Information shown Block Start
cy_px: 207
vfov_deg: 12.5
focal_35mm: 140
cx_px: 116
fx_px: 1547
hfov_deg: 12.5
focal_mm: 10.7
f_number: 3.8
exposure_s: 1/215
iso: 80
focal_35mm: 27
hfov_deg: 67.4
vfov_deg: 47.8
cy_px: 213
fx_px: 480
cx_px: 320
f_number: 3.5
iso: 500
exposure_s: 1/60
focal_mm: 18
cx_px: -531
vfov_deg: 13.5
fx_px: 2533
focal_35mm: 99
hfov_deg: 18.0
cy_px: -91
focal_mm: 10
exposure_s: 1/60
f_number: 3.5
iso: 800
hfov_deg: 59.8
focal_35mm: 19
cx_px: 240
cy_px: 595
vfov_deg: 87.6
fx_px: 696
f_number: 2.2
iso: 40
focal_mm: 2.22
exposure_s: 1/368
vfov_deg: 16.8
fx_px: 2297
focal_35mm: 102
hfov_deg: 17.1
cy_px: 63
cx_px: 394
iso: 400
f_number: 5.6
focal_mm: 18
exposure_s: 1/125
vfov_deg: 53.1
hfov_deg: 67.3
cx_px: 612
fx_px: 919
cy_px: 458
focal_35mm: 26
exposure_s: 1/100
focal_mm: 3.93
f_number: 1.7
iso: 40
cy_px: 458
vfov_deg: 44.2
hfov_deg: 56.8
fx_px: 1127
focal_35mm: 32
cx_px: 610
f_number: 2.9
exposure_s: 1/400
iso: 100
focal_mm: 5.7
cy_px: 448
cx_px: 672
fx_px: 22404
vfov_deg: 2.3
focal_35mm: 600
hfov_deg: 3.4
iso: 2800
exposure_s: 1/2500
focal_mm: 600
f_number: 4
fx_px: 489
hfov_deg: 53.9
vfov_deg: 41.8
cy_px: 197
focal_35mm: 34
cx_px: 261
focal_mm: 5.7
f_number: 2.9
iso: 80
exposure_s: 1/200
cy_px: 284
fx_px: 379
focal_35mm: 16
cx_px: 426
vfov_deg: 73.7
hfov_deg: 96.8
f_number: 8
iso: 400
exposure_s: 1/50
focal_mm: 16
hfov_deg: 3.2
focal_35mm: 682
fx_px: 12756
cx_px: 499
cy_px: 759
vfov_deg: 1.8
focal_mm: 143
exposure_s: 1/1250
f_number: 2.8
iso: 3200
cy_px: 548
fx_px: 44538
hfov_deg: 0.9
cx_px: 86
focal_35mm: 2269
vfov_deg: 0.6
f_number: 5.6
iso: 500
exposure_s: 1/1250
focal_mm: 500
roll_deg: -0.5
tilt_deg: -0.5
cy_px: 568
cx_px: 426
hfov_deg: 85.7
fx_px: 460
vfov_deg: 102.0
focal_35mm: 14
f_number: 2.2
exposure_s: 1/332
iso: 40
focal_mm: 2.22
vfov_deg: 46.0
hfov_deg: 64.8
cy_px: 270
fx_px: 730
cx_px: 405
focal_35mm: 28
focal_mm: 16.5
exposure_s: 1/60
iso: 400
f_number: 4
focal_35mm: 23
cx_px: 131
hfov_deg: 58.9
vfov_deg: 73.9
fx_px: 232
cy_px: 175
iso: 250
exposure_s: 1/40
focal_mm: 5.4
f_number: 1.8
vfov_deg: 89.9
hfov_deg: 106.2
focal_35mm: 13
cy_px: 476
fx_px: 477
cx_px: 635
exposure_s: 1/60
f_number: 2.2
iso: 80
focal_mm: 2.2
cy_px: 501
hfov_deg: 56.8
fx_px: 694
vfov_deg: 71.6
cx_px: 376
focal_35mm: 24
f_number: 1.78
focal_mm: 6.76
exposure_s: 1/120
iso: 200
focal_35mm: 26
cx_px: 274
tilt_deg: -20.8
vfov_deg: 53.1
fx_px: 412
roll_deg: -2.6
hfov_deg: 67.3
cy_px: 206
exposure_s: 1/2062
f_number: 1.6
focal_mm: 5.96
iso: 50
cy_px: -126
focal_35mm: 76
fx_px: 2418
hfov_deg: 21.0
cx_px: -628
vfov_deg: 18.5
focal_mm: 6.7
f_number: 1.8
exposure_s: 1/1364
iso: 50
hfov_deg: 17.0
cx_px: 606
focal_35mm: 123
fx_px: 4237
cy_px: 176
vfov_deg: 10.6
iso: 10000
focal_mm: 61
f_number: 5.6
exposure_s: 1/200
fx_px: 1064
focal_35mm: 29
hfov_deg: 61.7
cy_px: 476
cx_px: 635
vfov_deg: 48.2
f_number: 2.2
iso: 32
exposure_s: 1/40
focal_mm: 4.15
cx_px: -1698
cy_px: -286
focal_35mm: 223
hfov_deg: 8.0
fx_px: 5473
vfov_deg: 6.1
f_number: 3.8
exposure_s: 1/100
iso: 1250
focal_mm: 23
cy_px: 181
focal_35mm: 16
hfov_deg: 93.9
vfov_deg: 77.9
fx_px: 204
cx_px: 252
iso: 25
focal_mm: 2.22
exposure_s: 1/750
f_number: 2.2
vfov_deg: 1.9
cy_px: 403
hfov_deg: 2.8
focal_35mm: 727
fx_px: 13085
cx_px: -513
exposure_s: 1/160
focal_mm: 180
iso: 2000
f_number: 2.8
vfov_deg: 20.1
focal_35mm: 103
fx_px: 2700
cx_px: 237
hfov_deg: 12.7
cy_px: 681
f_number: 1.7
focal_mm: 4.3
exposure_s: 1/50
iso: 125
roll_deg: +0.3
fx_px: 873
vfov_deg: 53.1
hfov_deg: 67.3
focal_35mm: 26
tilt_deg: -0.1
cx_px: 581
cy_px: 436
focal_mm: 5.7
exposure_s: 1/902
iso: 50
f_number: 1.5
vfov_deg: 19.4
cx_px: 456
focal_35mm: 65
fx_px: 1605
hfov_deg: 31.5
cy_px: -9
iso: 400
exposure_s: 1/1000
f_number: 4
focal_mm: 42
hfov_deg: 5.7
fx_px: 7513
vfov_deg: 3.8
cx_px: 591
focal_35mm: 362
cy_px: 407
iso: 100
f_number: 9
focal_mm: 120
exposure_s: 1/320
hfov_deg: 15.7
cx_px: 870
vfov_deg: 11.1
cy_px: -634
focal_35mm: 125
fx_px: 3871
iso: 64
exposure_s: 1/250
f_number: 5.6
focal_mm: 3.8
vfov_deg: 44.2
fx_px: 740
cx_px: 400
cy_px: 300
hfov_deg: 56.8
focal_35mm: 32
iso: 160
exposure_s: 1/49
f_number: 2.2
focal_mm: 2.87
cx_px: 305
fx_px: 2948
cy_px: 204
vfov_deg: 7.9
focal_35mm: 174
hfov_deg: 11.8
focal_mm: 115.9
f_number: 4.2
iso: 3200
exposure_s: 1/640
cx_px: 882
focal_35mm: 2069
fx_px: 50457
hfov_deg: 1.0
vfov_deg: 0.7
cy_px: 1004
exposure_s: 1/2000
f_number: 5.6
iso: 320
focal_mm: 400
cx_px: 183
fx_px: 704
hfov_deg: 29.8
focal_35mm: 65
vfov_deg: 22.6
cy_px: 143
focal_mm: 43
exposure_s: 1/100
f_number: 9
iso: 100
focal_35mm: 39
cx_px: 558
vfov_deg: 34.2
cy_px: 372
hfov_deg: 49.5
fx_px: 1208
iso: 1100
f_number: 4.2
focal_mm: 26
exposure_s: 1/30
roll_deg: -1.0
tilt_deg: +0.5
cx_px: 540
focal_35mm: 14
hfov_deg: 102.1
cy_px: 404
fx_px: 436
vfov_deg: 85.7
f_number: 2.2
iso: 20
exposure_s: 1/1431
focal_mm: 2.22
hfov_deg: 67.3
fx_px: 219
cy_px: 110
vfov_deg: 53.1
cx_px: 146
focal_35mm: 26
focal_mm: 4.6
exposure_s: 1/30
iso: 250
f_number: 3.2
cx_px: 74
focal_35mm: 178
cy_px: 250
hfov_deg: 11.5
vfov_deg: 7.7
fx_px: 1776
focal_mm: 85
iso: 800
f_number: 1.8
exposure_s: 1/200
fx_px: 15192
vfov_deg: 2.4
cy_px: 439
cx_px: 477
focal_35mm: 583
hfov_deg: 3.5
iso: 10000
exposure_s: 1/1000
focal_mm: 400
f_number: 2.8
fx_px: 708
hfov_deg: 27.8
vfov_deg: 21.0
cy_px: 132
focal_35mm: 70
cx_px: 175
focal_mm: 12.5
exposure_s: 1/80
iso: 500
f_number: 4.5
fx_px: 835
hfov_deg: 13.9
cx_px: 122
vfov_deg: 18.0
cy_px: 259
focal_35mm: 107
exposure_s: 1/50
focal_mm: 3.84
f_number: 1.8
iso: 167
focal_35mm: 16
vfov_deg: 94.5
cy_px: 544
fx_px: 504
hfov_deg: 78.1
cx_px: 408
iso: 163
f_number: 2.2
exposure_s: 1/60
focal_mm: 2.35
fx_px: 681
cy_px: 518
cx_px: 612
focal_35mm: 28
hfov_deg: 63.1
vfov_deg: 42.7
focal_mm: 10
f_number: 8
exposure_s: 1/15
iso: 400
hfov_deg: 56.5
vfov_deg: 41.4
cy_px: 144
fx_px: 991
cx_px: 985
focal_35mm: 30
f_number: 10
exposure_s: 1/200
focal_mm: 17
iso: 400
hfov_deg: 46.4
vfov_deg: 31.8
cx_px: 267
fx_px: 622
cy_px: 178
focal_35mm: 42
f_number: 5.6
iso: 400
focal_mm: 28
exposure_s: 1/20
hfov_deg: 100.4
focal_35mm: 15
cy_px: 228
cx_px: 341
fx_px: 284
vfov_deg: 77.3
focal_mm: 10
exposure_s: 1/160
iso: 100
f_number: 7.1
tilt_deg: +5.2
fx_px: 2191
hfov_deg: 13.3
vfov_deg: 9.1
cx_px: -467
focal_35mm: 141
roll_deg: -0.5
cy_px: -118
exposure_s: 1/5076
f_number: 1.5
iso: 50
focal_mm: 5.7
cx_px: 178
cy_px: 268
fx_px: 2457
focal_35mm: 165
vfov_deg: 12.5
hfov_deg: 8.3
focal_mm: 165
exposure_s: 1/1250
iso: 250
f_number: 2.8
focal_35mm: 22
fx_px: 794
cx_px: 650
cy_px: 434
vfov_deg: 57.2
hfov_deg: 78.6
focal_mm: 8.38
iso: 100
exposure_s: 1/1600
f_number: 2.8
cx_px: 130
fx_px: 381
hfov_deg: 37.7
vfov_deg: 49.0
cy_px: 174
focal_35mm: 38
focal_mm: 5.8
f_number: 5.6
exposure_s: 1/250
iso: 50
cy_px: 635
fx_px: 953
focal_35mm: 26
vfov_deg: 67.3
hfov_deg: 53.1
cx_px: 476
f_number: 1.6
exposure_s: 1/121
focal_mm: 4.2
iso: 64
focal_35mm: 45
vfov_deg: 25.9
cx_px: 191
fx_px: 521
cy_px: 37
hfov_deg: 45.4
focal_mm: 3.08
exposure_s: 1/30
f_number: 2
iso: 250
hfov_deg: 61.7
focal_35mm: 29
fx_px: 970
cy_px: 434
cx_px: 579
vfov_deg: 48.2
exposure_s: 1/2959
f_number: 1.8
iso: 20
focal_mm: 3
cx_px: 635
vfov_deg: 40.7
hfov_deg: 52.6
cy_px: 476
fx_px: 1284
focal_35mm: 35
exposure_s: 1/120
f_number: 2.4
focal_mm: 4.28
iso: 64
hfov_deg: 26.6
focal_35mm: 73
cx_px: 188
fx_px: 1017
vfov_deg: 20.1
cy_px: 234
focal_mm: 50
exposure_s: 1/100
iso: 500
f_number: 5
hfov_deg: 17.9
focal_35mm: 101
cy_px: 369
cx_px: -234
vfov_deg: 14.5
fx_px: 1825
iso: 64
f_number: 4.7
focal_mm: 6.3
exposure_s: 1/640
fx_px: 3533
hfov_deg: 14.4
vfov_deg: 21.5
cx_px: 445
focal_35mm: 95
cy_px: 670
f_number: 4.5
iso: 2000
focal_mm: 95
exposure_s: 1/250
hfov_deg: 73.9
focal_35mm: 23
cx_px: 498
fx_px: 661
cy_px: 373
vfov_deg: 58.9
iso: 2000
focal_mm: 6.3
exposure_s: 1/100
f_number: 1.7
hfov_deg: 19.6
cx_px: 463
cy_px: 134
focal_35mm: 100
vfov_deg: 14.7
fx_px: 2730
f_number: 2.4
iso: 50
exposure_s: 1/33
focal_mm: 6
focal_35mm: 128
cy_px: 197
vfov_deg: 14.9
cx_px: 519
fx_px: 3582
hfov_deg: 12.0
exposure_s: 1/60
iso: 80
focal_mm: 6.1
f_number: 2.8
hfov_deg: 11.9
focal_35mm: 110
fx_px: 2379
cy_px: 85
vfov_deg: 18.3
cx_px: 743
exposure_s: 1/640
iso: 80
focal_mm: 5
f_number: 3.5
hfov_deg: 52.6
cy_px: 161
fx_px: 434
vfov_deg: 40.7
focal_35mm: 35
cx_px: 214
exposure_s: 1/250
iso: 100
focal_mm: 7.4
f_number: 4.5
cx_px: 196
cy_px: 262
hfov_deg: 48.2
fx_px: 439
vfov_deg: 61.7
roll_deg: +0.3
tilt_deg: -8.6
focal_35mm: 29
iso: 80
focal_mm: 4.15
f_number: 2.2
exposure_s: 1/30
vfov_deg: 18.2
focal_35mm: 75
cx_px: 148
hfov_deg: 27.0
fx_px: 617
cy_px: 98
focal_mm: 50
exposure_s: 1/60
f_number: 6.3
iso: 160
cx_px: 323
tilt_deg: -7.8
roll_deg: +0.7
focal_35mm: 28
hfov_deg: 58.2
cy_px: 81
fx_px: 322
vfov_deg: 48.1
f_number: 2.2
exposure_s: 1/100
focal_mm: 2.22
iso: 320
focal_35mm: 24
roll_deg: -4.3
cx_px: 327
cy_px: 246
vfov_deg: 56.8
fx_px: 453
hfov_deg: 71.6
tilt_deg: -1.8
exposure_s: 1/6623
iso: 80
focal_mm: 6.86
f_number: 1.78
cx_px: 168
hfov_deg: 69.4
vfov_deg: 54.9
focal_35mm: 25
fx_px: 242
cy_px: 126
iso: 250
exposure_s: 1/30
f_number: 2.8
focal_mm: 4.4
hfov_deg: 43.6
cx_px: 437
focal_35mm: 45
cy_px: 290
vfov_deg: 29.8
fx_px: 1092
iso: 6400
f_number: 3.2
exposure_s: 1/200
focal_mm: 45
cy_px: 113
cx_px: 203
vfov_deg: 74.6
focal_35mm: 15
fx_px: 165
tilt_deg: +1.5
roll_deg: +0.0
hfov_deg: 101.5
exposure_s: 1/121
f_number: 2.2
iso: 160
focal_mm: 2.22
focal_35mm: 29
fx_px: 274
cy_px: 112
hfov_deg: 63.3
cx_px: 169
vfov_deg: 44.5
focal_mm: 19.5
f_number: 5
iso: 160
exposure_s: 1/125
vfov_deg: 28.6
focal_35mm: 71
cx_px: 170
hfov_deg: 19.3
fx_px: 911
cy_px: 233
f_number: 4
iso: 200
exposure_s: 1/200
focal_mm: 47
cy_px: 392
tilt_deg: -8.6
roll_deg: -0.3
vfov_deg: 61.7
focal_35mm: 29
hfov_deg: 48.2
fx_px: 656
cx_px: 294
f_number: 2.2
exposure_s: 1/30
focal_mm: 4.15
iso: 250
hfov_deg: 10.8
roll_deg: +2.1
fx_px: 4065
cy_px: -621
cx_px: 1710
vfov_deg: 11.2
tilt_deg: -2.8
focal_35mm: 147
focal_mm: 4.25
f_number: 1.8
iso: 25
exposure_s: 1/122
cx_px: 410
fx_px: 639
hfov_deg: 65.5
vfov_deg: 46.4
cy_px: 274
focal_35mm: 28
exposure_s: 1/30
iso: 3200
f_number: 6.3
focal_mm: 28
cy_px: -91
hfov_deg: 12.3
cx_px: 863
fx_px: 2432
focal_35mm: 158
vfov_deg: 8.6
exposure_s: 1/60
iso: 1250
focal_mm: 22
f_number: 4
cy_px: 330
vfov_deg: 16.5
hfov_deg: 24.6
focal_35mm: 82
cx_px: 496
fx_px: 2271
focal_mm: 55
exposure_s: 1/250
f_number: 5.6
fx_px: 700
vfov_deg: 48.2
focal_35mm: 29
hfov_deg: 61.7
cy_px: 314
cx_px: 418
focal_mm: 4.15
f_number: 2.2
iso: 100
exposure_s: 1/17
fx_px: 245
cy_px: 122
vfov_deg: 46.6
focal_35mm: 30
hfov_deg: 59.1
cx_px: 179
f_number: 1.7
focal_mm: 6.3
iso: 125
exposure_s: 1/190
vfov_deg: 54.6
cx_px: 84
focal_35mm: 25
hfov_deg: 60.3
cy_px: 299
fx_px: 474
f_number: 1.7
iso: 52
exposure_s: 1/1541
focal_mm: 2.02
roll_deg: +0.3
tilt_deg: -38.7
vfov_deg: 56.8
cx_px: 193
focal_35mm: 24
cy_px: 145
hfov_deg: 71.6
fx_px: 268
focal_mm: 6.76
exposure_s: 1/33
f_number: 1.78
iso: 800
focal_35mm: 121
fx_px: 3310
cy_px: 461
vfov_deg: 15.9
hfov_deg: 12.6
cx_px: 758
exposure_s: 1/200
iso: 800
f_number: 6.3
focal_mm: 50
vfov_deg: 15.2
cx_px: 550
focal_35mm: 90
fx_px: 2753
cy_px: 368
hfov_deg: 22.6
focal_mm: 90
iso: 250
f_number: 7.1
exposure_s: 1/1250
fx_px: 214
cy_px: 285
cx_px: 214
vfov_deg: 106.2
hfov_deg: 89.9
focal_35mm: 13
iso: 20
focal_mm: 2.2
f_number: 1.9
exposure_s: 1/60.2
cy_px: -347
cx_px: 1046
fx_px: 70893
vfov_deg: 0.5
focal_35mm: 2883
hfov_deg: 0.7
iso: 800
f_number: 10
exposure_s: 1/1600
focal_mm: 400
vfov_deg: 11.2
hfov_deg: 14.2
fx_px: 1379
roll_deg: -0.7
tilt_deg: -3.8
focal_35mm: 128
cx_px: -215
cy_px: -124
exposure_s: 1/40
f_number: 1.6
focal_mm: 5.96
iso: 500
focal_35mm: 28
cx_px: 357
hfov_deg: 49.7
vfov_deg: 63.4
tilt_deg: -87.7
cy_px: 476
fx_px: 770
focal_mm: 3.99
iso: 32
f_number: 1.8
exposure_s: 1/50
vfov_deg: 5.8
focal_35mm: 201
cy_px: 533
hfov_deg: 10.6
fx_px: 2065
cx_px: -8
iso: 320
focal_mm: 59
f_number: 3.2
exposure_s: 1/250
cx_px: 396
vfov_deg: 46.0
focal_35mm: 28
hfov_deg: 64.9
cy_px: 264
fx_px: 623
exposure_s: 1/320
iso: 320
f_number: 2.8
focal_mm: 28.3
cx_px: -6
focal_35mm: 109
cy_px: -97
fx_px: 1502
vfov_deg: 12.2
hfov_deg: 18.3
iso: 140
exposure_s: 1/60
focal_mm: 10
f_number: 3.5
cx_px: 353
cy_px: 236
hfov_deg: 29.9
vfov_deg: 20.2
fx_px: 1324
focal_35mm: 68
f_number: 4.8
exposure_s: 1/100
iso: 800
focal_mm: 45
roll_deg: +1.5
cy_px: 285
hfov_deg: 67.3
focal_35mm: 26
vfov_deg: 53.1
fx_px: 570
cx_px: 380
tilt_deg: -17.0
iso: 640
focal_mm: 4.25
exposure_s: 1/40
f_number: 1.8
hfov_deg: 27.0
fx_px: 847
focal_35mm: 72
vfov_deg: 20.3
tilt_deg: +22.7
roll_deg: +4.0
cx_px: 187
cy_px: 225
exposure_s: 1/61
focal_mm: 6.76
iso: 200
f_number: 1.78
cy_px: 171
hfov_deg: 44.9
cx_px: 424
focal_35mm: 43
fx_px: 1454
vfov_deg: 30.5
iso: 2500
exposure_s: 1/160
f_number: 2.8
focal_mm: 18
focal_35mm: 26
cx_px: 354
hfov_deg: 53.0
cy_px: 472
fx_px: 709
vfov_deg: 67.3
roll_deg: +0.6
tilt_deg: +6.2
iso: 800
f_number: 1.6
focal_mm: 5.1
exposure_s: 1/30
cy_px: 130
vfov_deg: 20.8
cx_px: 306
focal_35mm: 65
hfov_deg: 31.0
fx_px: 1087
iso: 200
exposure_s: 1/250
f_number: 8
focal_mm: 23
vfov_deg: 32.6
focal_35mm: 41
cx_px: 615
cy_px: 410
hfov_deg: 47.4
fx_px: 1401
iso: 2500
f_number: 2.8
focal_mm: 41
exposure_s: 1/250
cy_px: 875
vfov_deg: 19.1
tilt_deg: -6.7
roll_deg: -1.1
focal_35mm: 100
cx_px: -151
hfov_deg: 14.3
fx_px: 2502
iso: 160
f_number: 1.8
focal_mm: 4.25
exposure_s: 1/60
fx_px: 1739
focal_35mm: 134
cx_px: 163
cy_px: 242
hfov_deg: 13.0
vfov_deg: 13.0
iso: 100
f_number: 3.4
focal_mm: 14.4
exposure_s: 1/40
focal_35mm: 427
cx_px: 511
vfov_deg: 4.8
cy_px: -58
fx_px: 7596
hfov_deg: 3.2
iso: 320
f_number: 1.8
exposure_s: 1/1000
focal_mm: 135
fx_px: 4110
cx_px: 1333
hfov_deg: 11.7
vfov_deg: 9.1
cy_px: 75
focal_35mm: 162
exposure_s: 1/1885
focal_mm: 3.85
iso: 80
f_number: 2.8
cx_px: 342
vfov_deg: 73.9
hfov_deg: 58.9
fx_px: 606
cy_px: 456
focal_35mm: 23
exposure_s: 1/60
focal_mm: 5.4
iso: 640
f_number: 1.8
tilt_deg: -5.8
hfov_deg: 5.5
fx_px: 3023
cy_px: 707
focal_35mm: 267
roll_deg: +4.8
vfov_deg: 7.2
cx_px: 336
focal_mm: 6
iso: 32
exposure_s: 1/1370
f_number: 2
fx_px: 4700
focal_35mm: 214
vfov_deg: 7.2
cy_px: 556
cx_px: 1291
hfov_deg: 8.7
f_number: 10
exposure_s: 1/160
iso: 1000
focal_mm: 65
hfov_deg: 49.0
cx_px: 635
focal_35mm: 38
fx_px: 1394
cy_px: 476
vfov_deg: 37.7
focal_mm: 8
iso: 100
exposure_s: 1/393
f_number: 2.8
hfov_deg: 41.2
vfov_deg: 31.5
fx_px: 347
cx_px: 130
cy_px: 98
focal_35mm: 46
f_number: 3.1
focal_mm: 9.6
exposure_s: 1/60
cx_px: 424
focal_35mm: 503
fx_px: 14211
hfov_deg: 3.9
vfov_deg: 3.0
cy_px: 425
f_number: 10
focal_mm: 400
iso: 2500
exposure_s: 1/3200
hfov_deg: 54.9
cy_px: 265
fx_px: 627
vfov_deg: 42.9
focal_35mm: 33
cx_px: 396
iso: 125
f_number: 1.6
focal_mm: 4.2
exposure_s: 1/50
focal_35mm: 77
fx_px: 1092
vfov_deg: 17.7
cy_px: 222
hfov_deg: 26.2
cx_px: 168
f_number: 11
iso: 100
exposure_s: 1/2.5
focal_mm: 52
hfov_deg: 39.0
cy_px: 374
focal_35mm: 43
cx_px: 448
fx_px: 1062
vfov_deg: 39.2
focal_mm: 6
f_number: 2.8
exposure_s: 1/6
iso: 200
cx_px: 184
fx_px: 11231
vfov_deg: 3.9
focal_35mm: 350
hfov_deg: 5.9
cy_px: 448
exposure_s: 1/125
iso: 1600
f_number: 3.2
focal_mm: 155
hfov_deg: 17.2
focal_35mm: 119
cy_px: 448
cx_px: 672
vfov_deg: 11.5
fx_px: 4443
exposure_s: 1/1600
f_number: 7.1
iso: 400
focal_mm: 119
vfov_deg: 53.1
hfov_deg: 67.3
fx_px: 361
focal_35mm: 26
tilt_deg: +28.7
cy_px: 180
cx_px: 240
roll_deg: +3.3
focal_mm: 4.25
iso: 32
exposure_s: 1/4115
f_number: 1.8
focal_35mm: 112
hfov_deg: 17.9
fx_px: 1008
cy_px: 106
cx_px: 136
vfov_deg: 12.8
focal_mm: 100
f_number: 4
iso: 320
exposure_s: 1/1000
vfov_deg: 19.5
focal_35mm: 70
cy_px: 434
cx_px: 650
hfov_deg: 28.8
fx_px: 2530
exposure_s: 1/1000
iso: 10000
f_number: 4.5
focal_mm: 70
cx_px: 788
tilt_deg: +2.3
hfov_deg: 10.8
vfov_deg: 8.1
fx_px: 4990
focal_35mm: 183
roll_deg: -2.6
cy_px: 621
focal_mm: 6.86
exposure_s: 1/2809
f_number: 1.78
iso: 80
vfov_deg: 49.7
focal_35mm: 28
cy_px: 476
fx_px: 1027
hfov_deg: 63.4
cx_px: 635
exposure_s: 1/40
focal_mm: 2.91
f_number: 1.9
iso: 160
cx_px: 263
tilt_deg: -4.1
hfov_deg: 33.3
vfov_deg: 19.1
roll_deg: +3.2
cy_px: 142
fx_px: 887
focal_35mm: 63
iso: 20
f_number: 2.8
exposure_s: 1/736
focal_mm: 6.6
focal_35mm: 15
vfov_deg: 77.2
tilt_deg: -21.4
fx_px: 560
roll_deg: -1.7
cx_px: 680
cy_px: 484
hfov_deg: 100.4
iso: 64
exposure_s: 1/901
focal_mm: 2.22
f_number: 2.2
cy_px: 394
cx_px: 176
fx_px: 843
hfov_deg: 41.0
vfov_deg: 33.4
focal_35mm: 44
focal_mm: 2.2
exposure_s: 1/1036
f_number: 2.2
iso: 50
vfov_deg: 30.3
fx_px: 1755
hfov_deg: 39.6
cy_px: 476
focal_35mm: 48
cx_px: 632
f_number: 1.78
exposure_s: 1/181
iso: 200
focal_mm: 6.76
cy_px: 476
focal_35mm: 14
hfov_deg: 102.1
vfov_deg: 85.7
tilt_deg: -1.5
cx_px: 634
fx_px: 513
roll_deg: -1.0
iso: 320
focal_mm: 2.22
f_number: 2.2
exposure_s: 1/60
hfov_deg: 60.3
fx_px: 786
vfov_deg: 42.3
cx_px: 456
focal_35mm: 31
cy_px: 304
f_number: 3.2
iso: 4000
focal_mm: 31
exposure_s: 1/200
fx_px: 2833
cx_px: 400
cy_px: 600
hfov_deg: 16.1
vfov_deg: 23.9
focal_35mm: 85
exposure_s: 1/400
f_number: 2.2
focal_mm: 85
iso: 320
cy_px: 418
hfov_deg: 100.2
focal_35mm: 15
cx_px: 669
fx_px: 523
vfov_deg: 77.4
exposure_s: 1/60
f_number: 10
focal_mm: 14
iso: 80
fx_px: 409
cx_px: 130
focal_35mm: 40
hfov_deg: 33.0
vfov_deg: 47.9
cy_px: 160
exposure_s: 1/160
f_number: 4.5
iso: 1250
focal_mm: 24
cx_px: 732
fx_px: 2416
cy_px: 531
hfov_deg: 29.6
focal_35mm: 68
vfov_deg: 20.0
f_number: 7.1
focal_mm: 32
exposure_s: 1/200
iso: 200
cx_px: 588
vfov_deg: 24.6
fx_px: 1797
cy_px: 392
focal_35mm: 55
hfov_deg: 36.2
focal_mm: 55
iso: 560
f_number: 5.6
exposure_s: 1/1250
Information shown Block End
An exact copy of the lines above between the line holding "focal_mm: 6.6" and the line holding "hfov_deg: 36.2", inclusive, is the whole answer.

### Answer for this exercise
focal_mm: 6.6
focal_35mm: 15
vfov_deg: 77.2
tilt_deg: -21.4
fx_px: 560
roll_deg: -1.7
cx_px: 680
cy_px: 484
hfov_deg: 100.4
iso: 64
exposure_s: 1/901
focal_mm: 2.22
f_number: 2.2
cy_px: 394
cx_px: 176
fx_px: 843
hfov_deg: 41.0
vfov_deg: 33.4
focal_35mm: 44
focal_mm: 2.2
exposure_s: 1/1036
f_number: 2.2
iso: 50
vfov_deg: 30.3
fx_px: 1755
hfov_deg: 39.6
cy_px: 476
focal_35mm: 48
cx_px: 632
f_number: 1.78
exposure_s: 1/181
iso: 200
focal_mm: 6.76
cy_px: 476
focal_35mm: 14
hfov_deg: 102.1
vfov_deg: 85.7
tilt_deg: -1.5
cx_px: 634
fx_px: 513
roll_deg: -1.0
iso: 320
focal_mm: 2.22
f_number: 2.2
exposure_s: 1/60
hfov_deg: 60.3
fx_px: 786
vfov_deg: 42.3
cx_px: 456
focal_35mm: 31
cy_px: 304
f_number: 3.2
iso: 4000
focal_mm: 31
exposure_s: 1/200
fx_px: 2833
cx_px: 400
cy_px: 600
hfov_deg: 16.1
vfov_deg: 23.9
focal_35mm: 85
exposure_s: 1/400
f_number: 2.2
focal_mm: 85
iso: 320
cy_px: 418
hfov_deg: 100.2
focal_35mm: 15
cx_px: 669
fx_px: 523
vfov_deg: 77.4
exposure_s: 1/60
f_number: 10
focal_mm: 14
iso: 80
fx_px: 409
cx_px: 130
focal_35mm: 40
hfov_deg: 33.0
vfov_deg: 47.9
cy_px: 160
exposure_s: 1/160
f_number: 4.5
iso: 1250
focal_mm: 24
cx_px: 732
fx_px: 2416
cy_px: 531
hfov_deg: 29.6
focal_35mm: 68
vfov_deg: 20.0
f_number: 7.1
focal_mm: 32
exposure_s: 1/200
iso: 200
cx_px: 588
vfov_deg: 24.6
fx_px: 1797
cy_px: 392
focal_35mm: 55
hfov_deg: 36.2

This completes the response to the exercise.